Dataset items
........
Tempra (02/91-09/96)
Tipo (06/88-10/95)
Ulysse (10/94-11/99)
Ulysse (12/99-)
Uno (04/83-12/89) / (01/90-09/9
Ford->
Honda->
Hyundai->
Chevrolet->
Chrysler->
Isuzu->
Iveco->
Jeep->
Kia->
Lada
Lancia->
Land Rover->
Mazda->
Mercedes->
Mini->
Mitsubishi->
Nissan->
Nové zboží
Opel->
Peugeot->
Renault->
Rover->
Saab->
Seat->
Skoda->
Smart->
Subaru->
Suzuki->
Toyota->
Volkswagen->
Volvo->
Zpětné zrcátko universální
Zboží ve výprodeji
........
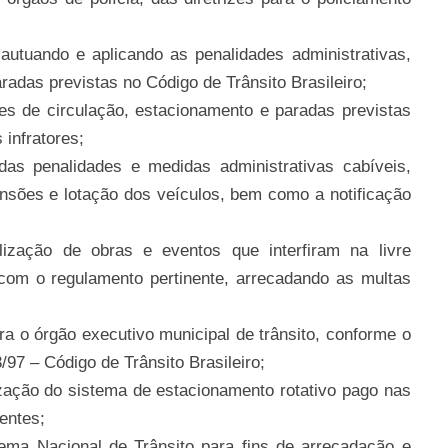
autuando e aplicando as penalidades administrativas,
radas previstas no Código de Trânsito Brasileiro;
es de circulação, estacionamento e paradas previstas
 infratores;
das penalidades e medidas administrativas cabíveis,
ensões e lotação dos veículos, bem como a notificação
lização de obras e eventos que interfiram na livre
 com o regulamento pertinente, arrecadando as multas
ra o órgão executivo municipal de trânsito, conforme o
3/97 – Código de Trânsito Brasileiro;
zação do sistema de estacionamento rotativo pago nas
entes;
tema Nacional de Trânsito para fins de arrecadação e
........
Task. Where a line of the records above holds the word "previstas", copy that line.

Response to the task.
radas previstas no Código de Trânsito Brasileiro;
es de circulação, estacionamento e paradas previstas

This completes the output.